I believe "local" in this context is using the local ovirt Host OS disk as VM storage ie "local storage". The disk info mentioned "WDC WD40EZRZ-00G" = a single 4TB disk, at 5400RPM. 

OP the seek time on that disk will be high. How many VMs are running off it? 

Are you able to try other storage? If you could run some monitoring on the host, I'd expect to see low throughput and high delay on that disk. 

Regards,
 
Tony Pearce


On Tue, 3 Aug 2021 at 16:54, Gilboa Davara <gilboad@gmail.com> wrote:

On Fri, Jul 30, 2021 at 5:17 PM <regloff@gmail.com> wrote:
This is a simple one desktop setup I use at home for being a nerd :)

So it's a single host 'cluster' using local storage.

Sorry for the late reply.
Define: local.
NFS, Gluster or ISCSI?

- Gilboa
 

Host Info:
CentOS Linux 8 - 4.18.0-305.10.2.el8_4.x86_64 (I keep fairly well updated)
Intel(R) Core(TM) i5-7500 CPU @ 3.40GHz [Kaby Lake] {Skylake}, 14nm
The disk it's on is: WDC WD40EZRZ-00G (5400 RPM platter disk) - it's not the fastest thing in the world, but it should be sufficient.

VM info:
Windows 10 Professional (Desktop not server)
6144 MB of RAM
2 Virtual CPUS
 - Some settings I ran across for 'Performance' mode and a couple I had seen on some similar issues (the similar issues were quite dated)
Running in headless mode
I/O Threads enabled = 1
Multi-Queues enabled
Virt-IO-SCSI enabled
Random Number generator enabled
Added a custom property of 'viodiskcache' = writeback  (Didn't seem to make any significant improvement)

As I type this though - I was going to add this link as it's what I followed to install the storage driver during the Windows install and then in the OS after that:

https://access.redhat.com/solutions/17463

I did notice something.. it says to create a new VM with the 'VirtIO disk interface' and I just noted my VM is setup as 'SATA'.

Perhaps that is it.

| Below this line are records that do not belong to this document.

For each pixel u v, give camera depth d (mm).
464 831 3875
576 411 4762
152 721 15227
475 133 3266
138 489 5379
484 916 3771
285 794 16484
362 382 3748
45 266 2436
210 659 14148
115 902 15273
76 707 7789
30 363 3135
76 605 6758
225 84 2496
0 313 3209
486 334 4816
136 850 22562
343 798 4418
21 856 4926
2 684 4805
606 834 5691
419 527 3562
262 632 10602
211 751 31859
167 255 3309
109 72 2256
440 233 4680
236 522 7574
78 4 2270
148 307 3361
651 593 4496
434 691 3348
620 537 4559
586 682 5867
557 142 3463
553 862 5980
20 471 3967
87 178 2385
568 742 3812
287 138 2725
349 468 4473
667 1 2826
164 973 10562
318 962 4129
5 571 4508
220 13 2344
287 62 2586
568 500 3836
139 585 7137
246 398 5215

This is just my first attempt at running something other than a Linux Distro under oVirt. When I first installed the Windows guest, I didn't have the Virt-IO package downloaded initially. When Windows couldn't find a storage driver, I found this info out.

I think I'll deploy a new Windows guest and try the 'VirtIO-SCSI' interface and see if my performance is any better. It's just a default install of Windows at this point, so that'll be easy. :)

Will update this thread either way!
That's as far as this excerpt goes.